Karanlık olan taraftan bir adım daha attı. Bedenim titrerken gözlerine bakamadım. "Uzak dur benden."

"Duru." Beni dinlememiş aksine yaklaşmaya devam etmişti. "Sana benden uzak dur dedim." Bağırışım boğazımı acıtmış, göz yaşlarım yanaklarımı ıslatmıştı.

"Duru." Elimi havaya kaldırıp hızla salladım. Benimle konuşmasını istemiyordum, bana bakmasını istemiyordum.

"Konuşalım." Başımı hiddetle salladım. "Hayır, hayır. Seninle konuşmak istemiyorum."

"Duru." Acı çeker gibi çıkan sesi sadece kulaklarımı tırmalamıştı.

Sorumu tekrar ettim. "Kimsin sen?" Gözleri gözlerimin en içine bakıyordu. Sürekli kesip durduğum göz temasını o kaybetmek istemiyor gibiydi.

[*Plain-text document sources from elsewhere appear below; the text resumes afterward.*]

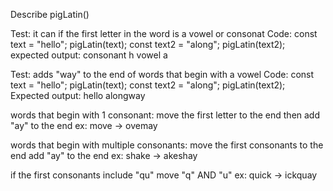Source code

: Describe pigLatin()

Test: it can if the first letter in the word is a vowel or consonat
Code:
  const text = "hello";
  pigLatin(text);
  const text2 = "along";
  pigLatin(text2);
expected output: 
  consonant h
  vowel a


Test: adds "way" to the end of words that begin with a vowel
Code: 
  const text = "hello";
  pigLatin(text);
  const text2 = "along";
  pigLatin(text2);
Expected output:
  hello
  alongway

words that begin with 1 consonant:
  move the first letter to the end
  then add "ay" to the end
  ex: move -> ovemay

words that begin with multiple consonants:
  move the first consonants to the end
  add "ay" to the end
  ex: shake -> akeshay  

if the first consonants include "qu"
  move "q" AND "u"
  ex: quick -> ickquay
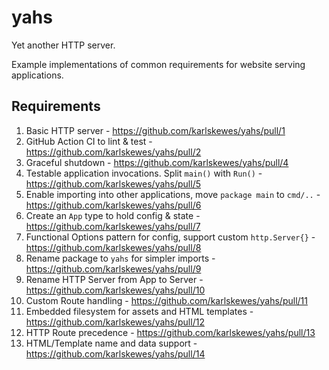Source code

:# yahs

Yet another HTTP server.

Example implementations of common requirements for website serving applications.

## Requirements

1. Basic HTTP server - https://github.com/karlskewes/yahs/pull/1
1. GitHub Action CI to lint & test - https://github.com/karlskewes/yahs/pull/2
1. Graceful shutdown - https://github.com/karlskewes/yahs/pull/4
1. Testable application invocations. Split `main()` with `Run()` - https://github.com/karlskewes/yahs/pull/5
1. Enable importing into other applications, move `package main` to `cmd/..` - https://github.com/karlskewes/yahs/pull/6
1. Create an `App` type to hold config & state - https://github.com/karlskewes/yahs/pull/7
1. Functional Options pattern for config, support custom `http.Server{}` - https://github.com/karlskewes/yahs/pull/8
1. Rename package to `yahs` for simpler imports - https://github.com/karlskewes/yahs/pull/9
1. Rename HTTP Server from App to Server - https://github.com/karlskewes/yahs/pull/10
1. Custom Route handling - https://github.com/karlskewes/yahs/pull/11
1. Embedded filesystem for assets and HTML templates - https://github.com/karlskewes/yahs/pull/12
1. HTTP Route precedence - https://github.com/karlskewes/yahs/pull/13
1. HTML/Template name and data support - https://github.com/karlskewes/yahs/pull/14

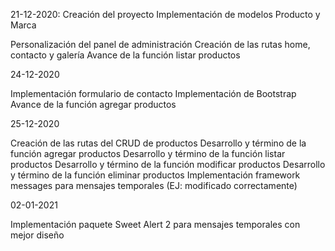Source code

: 21-12-2020:
Creación del proyecto
Implementación de modelos Producto y Marca

Personalización del panel de administración
Creación de las rutas home, contacto y galería
Avance de la función listar productos


24-12-2020

Implementación formulario de contacto
Implementación de Bootstrap
Avance de la función agregar productos

25-12-2020

Creación de las rutas del CRUD de productos
Desarrollo y término de la función agregar productos
Desarrollo y término de la función listar productos
Desarrollo y término de la función modificar productos
Desarrollo y término de la función eliminar productos
Implementación framework messages para mensajes temporales (EJ: modificado correctamente)

02-01-2021

Implementación paquete Sweet Alert 2 para mensajes temporales con mejor diseño
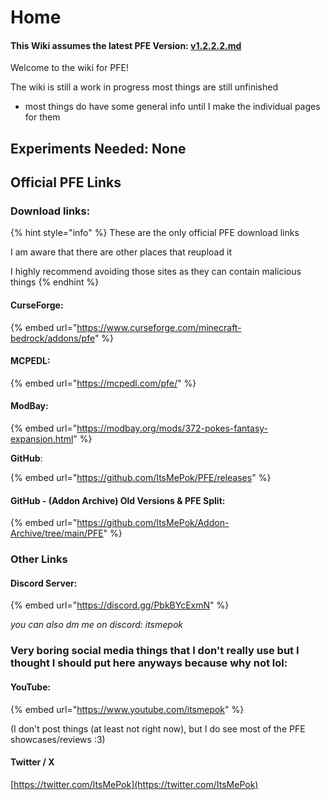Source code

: # Home

#### This Wiki assumes the latest PFE Version: [v1.2.2.2.md](changelog-history/betas/v1.2.2.2.md "mention")



Welcome to the wiki for PFE!

The wiki is still a work in progress most things are still unfinished

* most things do have some general info until I make the individual pages for them

## Experiments Needed: None

## Official PFE Links

### Download links:

{% hint style="info" %}
These are the only official PFE download links

I am aware that there are other places that reupload it

I highly recommend avoiding those sites as they can contain malicious things
{% endhint %}

#### CurseForge:

{% embed url="https://www.curseforge.com/minecraft-bedrock/addons/pfe" %}

#### MCPEDL:

{% embed url="https://mcpedl.com/pfe/" %}

#### ModBay:

{% embed url="https://modbay.org/mods/372-pokes-fantasy-expansion.html" %}

**GitHub**:

{% embed url="https://github.com/ItsMePok/PFE/releases" %}

#### GitHub - (Addon Archive) Old Versions & PFE Split:

{% embed url="https://github.com/ItsMePok/Addon-Archive/tree/main/PFE" %}

### Other Links

#### Discord Server:

{% embed url="https://discord.gg/PbkBYcExmN" %}

_you can also dm me on discord: itsmepok_



### Very boring social media things that I don't really use but I thought I should put here anyways because why not lol:

#### YouTube:

{% embed url="https://www.youtube.com/itsmepok" %}

(I don't post things (at least not right now), but I do see most of the PFE showcases/reviews :3)

#### Twitter / X&#x20;

[https://twitter.com/ItsMePok](https://twitter.com/ItsMePok)
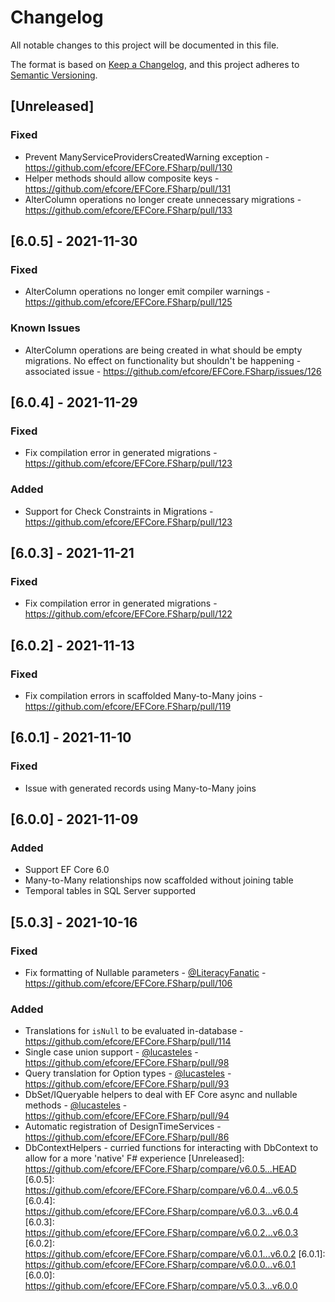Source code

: # Changelog

All notable changes to this project will be documented in this file.

The format is based on [Keep a Changelog](https://keepachangelog.com/en/1.0.0/),
and this project adheres to [Semantic Versioning](https://semver.org/spec/v2.0.0.html).

## [Unreleased]

### Fixed
- Prevent ManyServiceProvidersCreatedWarning exception - https://github.com/efcore/EFCore.FSharp/pull/130
- Helper methods should allow composite keys - https://github.com/efcore/EFCore.FSharp/pull/131
- AlterColumn operations no longer create unnecessary migrations - https://github.com/efcore/EFCore.FSharp/pull/133

## [6.0.5] - 2021-11-30

### Fixed
- AlterColumn operations no longer emit compiler warnings - https://github.com/efcore/EFCore.FSharp/pull/125

### Known Issues
- AlterColumn operations are being created in what should be empty migrations. No effect on functionality but shouldn't be happening - associated issue - https://github.com/efcore/EFCore.FSharp/issues/126

## [6.0.4] - 2021-11-29

### Fixed
- Fix compilation error in generated migrations - https://github.com/efcore/EFCore.FSharp/pull/123

### Added
- Support for Check Constraints in Migrations - https://github.com/efcore/EFCore.FSharp/pull/123

## [6.0.3] - 2021-11-21

### Fixed
- Fix compilation error in generated migrations - https://github.com/efcore/EFCore.FSharp/pull/122

## [6.0.2] - 2021-11-13

### Fixed
- Fix compilation errors in scaffolded Many-to-Many joins - https://github.com/efcore/EFCore.FSharp/pull/119

## [6.0.1] - 2021-11-10

### Fixed
- Issue with generated records using Many-to-Many joins

## [6.0.0] - 2021-11-09

### Added
- Support EF Core 6.0
- Many-to-Many relationships now scaffolded without joining table
- Temporal tables in SQL Server supported

## [5.0.3] - 2021-10-16

### Fixed
- Fix formatting of Nullable parameters - [@LiteracyFanatic](https://github.com/LiteracyFanatic) - https://github.com/efcore/EFCore.FSharp/pull/106

### Added
- Translations for `isNull` to be evaluated in-database - https://github.com/efcore/EFCore.FSharp/pull/114
- Single case union support - [@lucasteles](https://github.com/lucasteles) - https://github.com/efcore/EFCore.FSharp/pull/98
- Query translation for Option types - [@lucasteles](https://github.com/lucasteles) - https://github.com/efcore/EFCore.FSharp/pull/93
- DbSet/IQueryable helpers to deal with EF Core async and nullable methods - [@lucasteles](https://github.com/lucasteles) - https://github.com/efcore/EFCore.FSharp/pull/94
- Automatic registration of DesignTimeServices - https://github.com/efcore/EFCore.FSharp/pull/86
- DbContextHelpers - curried functions for interacting with DbContext to allow for a more 'native' F# experience
[Unreleased]: https://github.com/efcore/EFCore.FSharp/compare/v6.0.5...HEAD
[6.0.5]: https://github.com/efcore/EFCore.FSharp/compare/v6.0.4...v6.0.5
[6.0.4]: https://github.com/efcore/EFCore.FSharp/compare/v6.0.3...v6.0.4
[6.0.3]: https://github.com/efcore/EFCore.FSharp/compare/v6.0.2...v6.0.3
[6.0.2]: https://github.com/efcore/EFCore.FSharp/compare/v6.0.1...v6.0.2
[6.0.1]: https://github.com/efcore/EFCore.FSharp/compare/v6.0.0...v6.0.1
[6.0.0]: https://github.com/efcore/EFCore.FSharp/compare/v5.0.3...v6.0.0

Sorularım havada kalıyor hiçbir şey söylemiyordu. Bakışlarıysa benimkiler kadar karışıktı.

Başımı hiddetle salladım. Kafayı yemiş gibiydim. Onunla burada durmak bile canımı acıtıyordu. Hızla yanına yaklaşıp yakalarından tuttum.

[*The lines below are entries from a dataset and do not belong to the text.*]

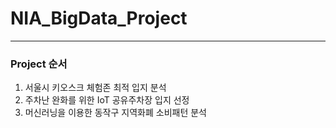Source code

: # NIA_BigData_Project
---

### Project 순서
1. 서울시 키오스크 체험존 최적 입지 분석
2. 주차난 완화를 위한 IoT 공유주차장 입지 선정
3. 머신러닝을 이용한 동작구 지역화폐 소비패턴 분석

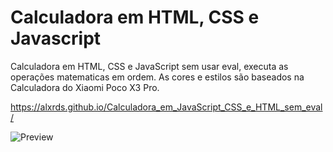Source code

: # Calculadora em HTML, CSS e Javascript
Calculadora em HTML, CSS e JavaScript sem usar eval, executa as operações matematicas em ordem.
As cores e estilos são baseados na Calculadora do Xiaomi Poco X3 Pro.

https://alxrds.github.io/Calculadora_em_JavaScript_CSS_e_HTML_sem_eval/


![Preview](https://github.com/alxrds/alxrds.github.io/blob/main/assets/img/print.PNG?raw=true)



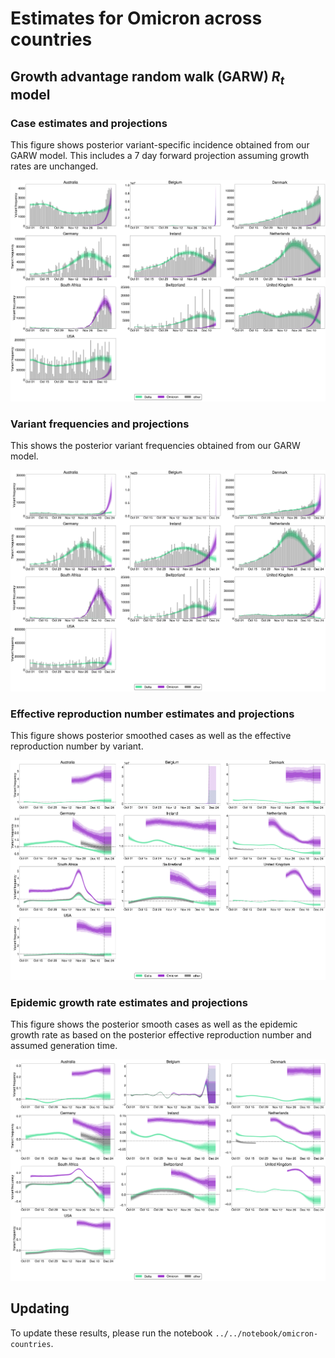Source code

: # Estimates for Omicron across countries

## Growth advantage random walk (GARW) $R_{t}$ model

### Case estimates and projections

This figure shows posterior variant-specific incidence obtained from our GARW model. This includes a 7 day forward projection assuming growth rates are unchanged.

![](figures/omicron-countries_cases-estimates-GARW.png)

### Variant frequencies and projections

This shows the posterior variant frequencies obtained from our GARW model.

![](figures/omicron-countries_frequency-estimates-GARW.png)

### Effective reproduction number estimates and projections

This figure shows posterior smoothed cases as well as the effective reproduction number by variant.

![](figures/omicron-countries_R-estimates-GARW.png)

### Epidemic growth rate estimates and projections

This figure shows the posterior smooth cases as well as the epidemic growth rate as based on the posterior effective reproduction number and assumed generation time.

![](figures/omicron-countries_little-r-estimates-GARW.png)

## Updating

To update these results, please run the notebook `../../notebook/omicron-countries`.
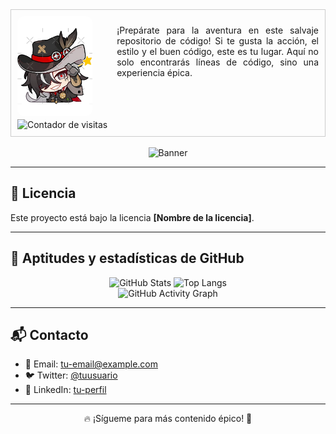 <div style="width: fit-content; border: 1px solid #ccc; padding: 10px; overflow: hidden;">

  <!-- Imagen y contador flotando a la izquierda -->
  <div style="float: left; margin-right: 15px; text-align: center;">
    <img src="bot.png" alt="Avatar" width="120" style="border-radius: 10px; display: block;">
    <img src="https://komarev.com/ghpvc/?username=FaceMdfk&style=flat-square&color=000000&label=" alt="Contador de visitas" style="margin-top: 5px;">
  </div>

  <!-- Texto que se adapta a la imagen -->
  <p style="text-align: justify; font-size: 14px;">
    ¡Prepárate para la aventura en este salvaje repositorio de código!  
    Si te gusta la acción, el estilo y el buen código, este es tu lugar.  
    Aquí no solo encontrarás líneas de código, sino una experiencia épica.
  </p>

</div>





<br>

<div align="center">
  <img src="some-boothill-gifs-v0-s34gs2v5zoqc1.gif" alt="Banner">
</div>




<hr>

<h2>📄 Licencia</h2>
<p>Este proyecto está bajo la licencia <strong>[Nombre de la licencia]</strong>.</p>

<hr>

<h2>🚀 Aptitudes y estadísticas de GitHub</h2>

<div align="center">
  <img src="https://github-readme-stats.vercel.app/api?username=FaceMdfk&show_icons=true&theme=tokyonight" alt="GitHub Stats" />
  <img src="https://github-readme-stats.vercel.app/api/top-langs/?username=FaceMdfk&layout=compact&theme=tokyonight" alt="Top Langs" />
  <br>
  <img src="https://github-readme-activity-graph.vercel.app/graph?username=FaceMdfk&theme=react-dark" alt="GitHub Activity Graph" />
</div>

<hr>

<h2>📬 Contacto</h2>
<ul>
  <li>📧 Email: <a href="mailto:tu-email@example.com">tu-email@example.com</a></li>
  <li>🐦 Twitter: <a href="https://twitter.com/tuusuario">@tuusuario</a></li>
  <li>💼 LinkedIn: <a href="https://linkedin.com/in/tuusuario">tu-perfil</a></li>
</ul>

<hr>

<p align="center">🔥 ¡Sígueme para más contenido épico! 🚀</p>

  "Yapmadım desene, o videoda ki ben değilim desene. Babanı ben öldürmedim desene." Ne dese inanıcak durumdaydım ama o tek bir kelime bile etmiyordu. Yüzünde acı çektiğini belli eden bir ifade vardı. Ne yapacağını ne diyeceğini bilmiyor gibiydi.

"Bir şey söyle yalvarırım." Bedenini sarsıp duruyordum onun yaptığı tek şey ise
gözlerini gözlerimden kaçırmak olmuştu. Onu ilk defa bu kadar duygularını belli ederken görüyordum.

  Yıkılmıştı ama benim kadar olamazdı.

Gözlerine hayal kırıklığı ile baktım. Ellerimi sanki ateşe değmişçesine hızla çektim. O benim babamı öldürmüştü değil mi, babamın katiliydi.

"Gitmek istiyorum, hemen şimdi." Gitmek için adım atmıştım ki önümü kesti. Bana temas edicekken hızla geri kaçtım.

"Sakın bana dokunma."

Çığlığım evin dört duvarında yankılandı. Ellini hızla geri çekti. "Güzelim." Kulaklarımı tıkadım. "Ben senin hiçbir şeyin değilim."

  "Duru, lütfen konuşabilir miyiz?" Ondan en uzak köşelere kaçarken o da bana yaklaşmaya çalışıyordu.

"İstemiyorum, seninle konuşmak istemiyorum." Bağırmaktan giden boğazıma inat biraz daha sesimi yükseltiyordum.

"Seni görmek de istemiyorum, ben gitmek istiyorum." 

Bunu dememle tekrar bana ilerleyecekti ki elime gelen ilk şeyi ona fırlattım. Duvara çarpan biblo tuzla buz olmuştu. O bu durumu hiç umursamadan bana bakmış ve tekrar yaklaşmaya çalışmıştı.

O an da elime gelen her şeyi ona doğru fırlattım. "Yaklaşma bana."  Birkaçı bedenine isabet etmişti bile.

 
"Gitmek istiyorum, seninle durmak istemiyorum." Tam bir şeyi daha fırlatmak için ona dönecektim ki belime doladığı elleriyle kıpırdamama izin vermedi. "Bırak beni." Ellerim ellerinin üstünde, kollarının arasından çıkmaya çalışıyordum.

"Bırak beni, lütfen." Sesim kısılmış hatta çatallı çıkmıştı. Göz yaşlarım hala akıyordu.

"Bırakmam, bırakamam." 

Başımı sallarken sırtım göğüsüne iyice yapışmıştı. "Gitmek istiyorum." Sürekli aynı şeyleri tekrarlıyordum.

  Kollarını sıkılaştırınca kurtulmak için çırpınmayı bıraktım. Gücüm kalmamıştı, güçsüzdüm işte.